In fact, the film is brutal in ways that will make you wince...a lot. Matthews wanted to portray a more realistic spy-world where water-boarding is just a prelude for nastier ways to extract information and it is anything but glamorous. In fact, be prepared to be repulsed. There are no "nerve agents" in Red Sparrow, but the deep-rooted Soviet animus inherent in such attacks—as recent as last week's in Salisbury are very much evident. The graphic garrotings and flayings employed by the Simyonov character are merciless, and, in fact, the whole movie's tone is that way, even that of the movie's protagonist.
But it feels more "right" (or should we say "appropriate") for the movie to take this tact when morality is the farthest thing from any objective being portrayed.
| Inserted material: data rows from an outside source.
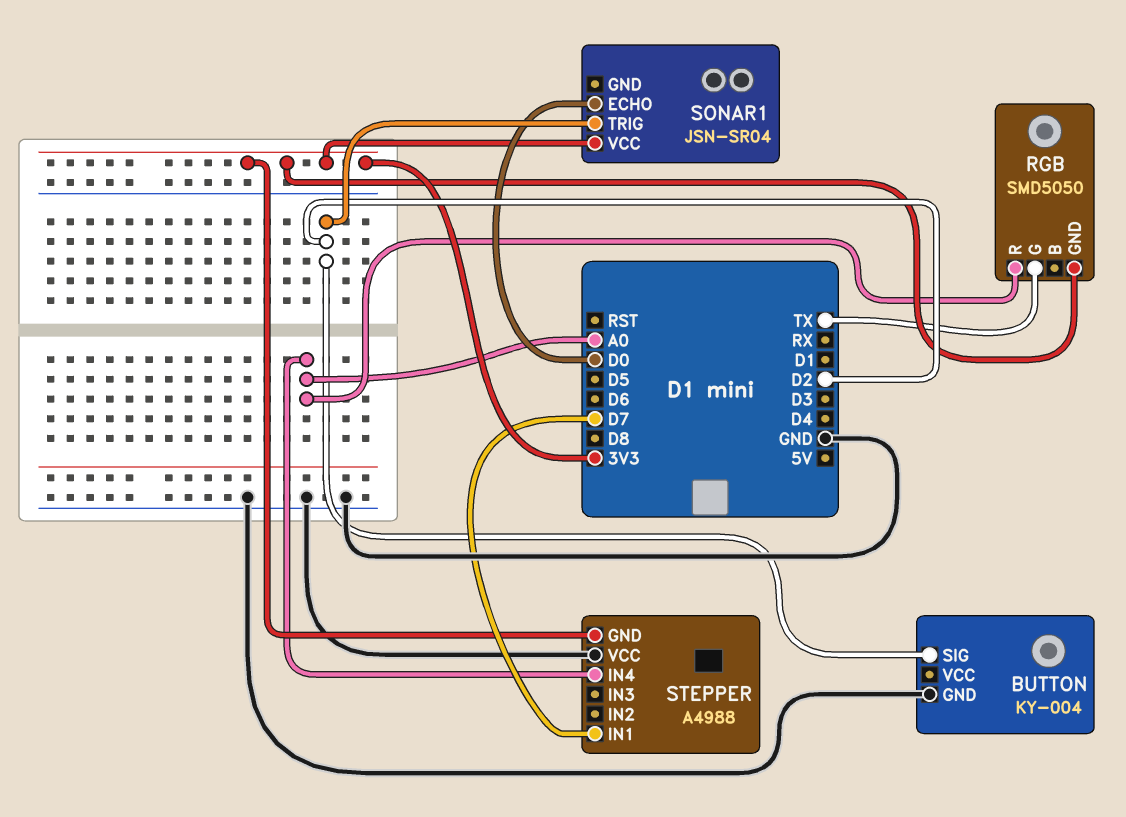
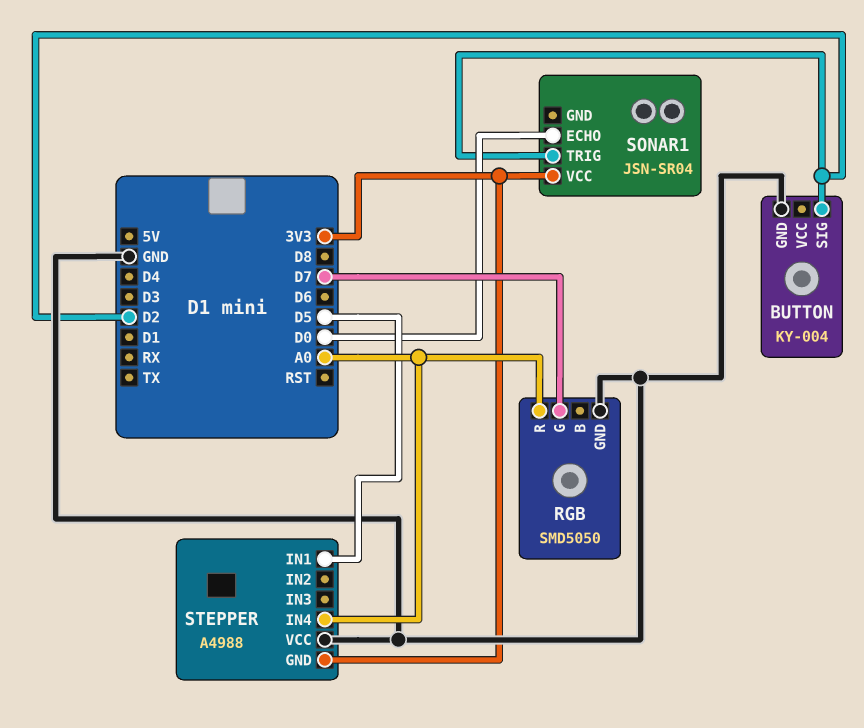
RGB pin G: TX -> D7
RGB pin GND: 3V3 -> GND
STEPPER pin IN1: D7 -> D5

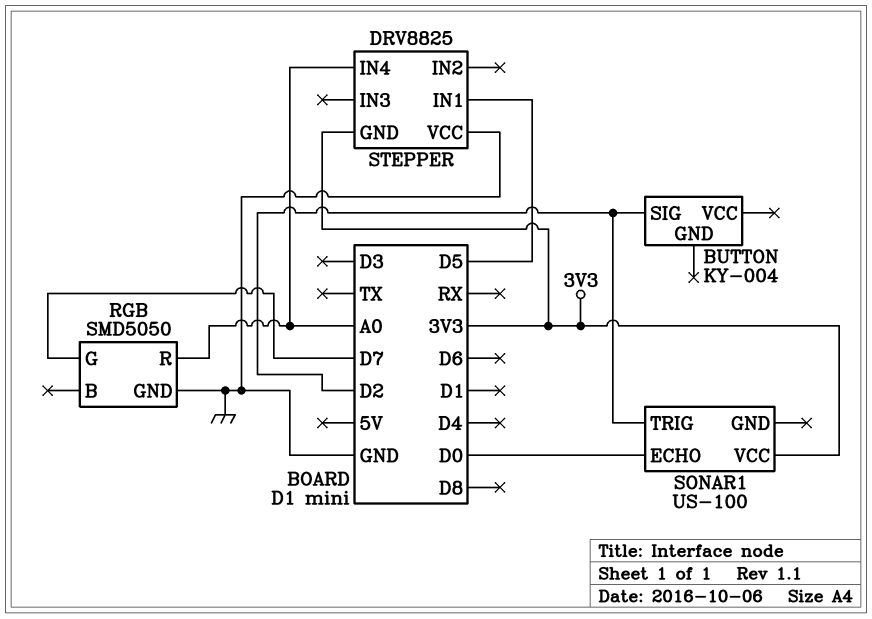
BUTTON pin GND: GND -> none
SONAR1: JSN-SR04 -> US-100
STEPPER: A4988 -> DRV8825

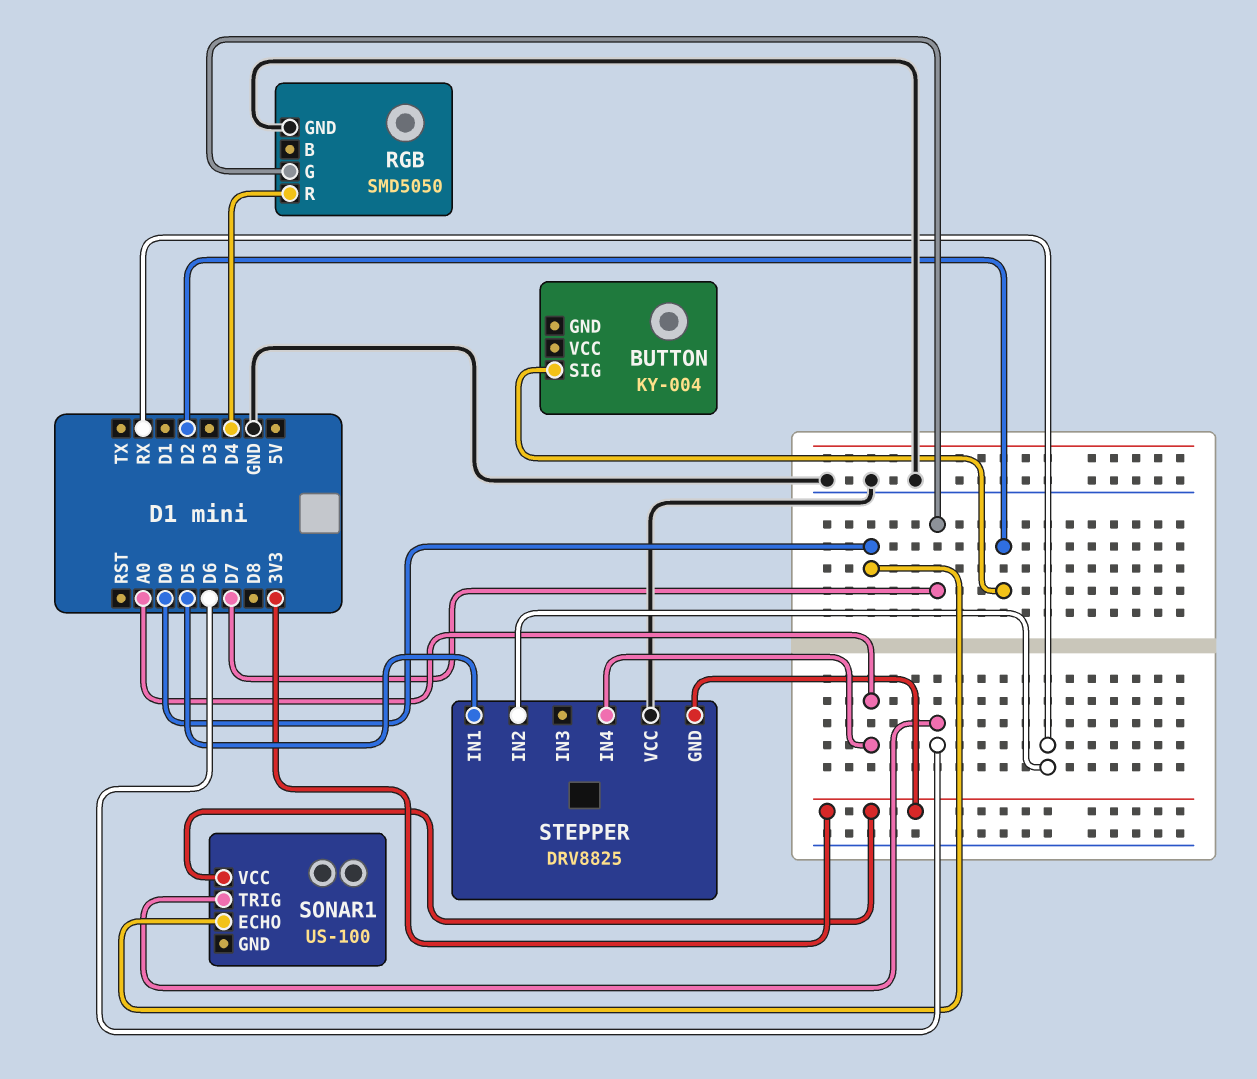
RGB pin R: A0 -> D4
SONAR1 pin TRIG: D2 -> D6
STEPPER pin IN2: none -> RX

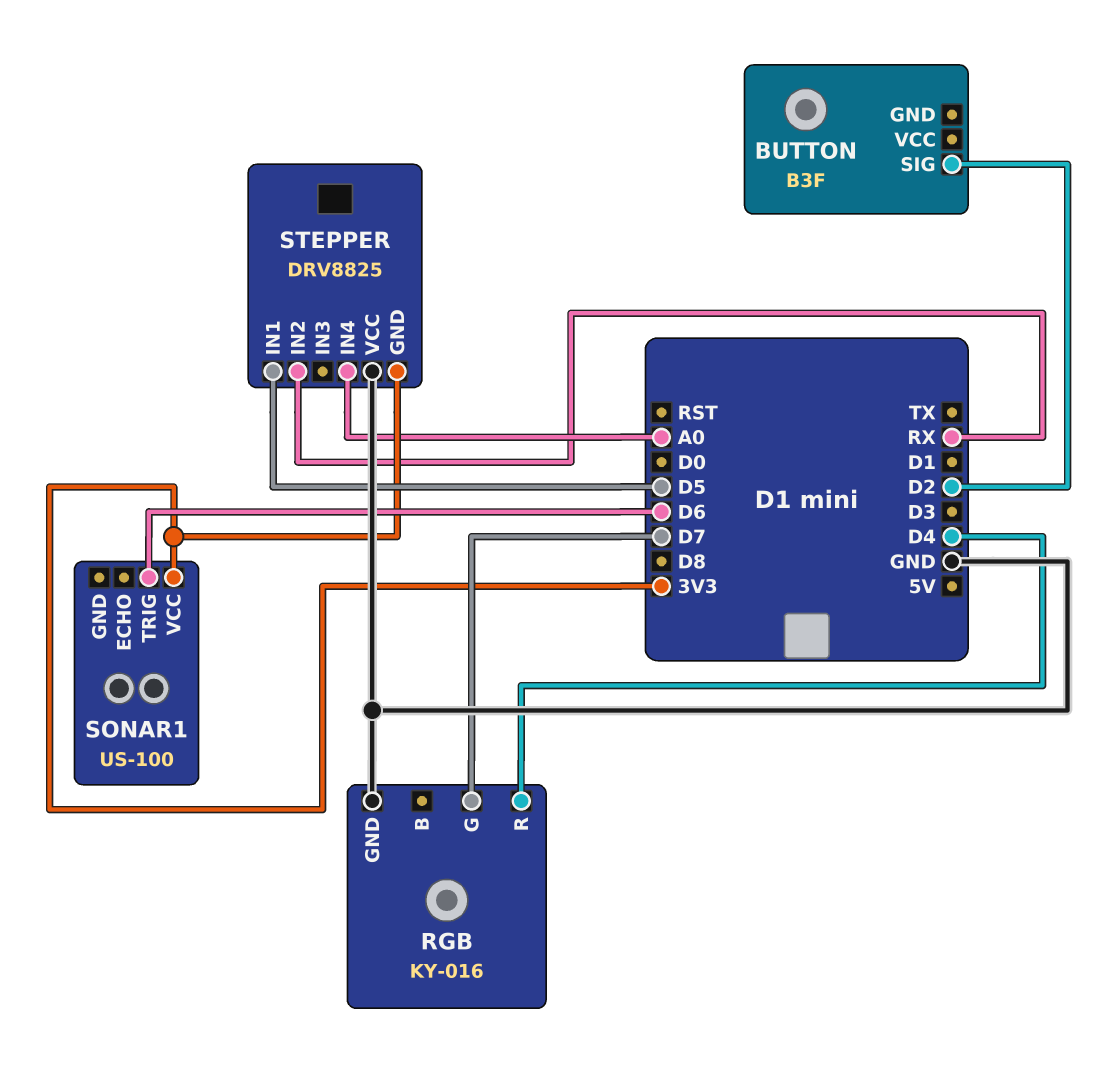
BUTTON: KY-004 -> B3F
RGB: SMD5050 -> KY-016
SONAR1 pin ECHO: D0 -> none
It's a world of blackmail and cold manipulation, and even if it does have a "kicker" that might be satisfying to an audience, one can take no pleasure in it...or the movie.
Director Lawrence makes the thing look great and he has a good cast—I haven't even mentioned that Jeremy Irons and Ciaràn Hinds are in it as high Russian functionaries—Edgerton is a bit bland, but then, he's supposed to be, and Lawrence manages to make her sparrow vulnerable when she needs to be (in the first part of the film) and deliberately opaque during the rest of the film's course, while, for the most part, keeping her Russian dialect—as tough to sell (think of Cate Blanchett in Indiana Jones and the Kingdom of the Crystal Skull) as any accent there is. She's always interesting to watch, always making tough choices, and capable of even making her state-run little monster relatable.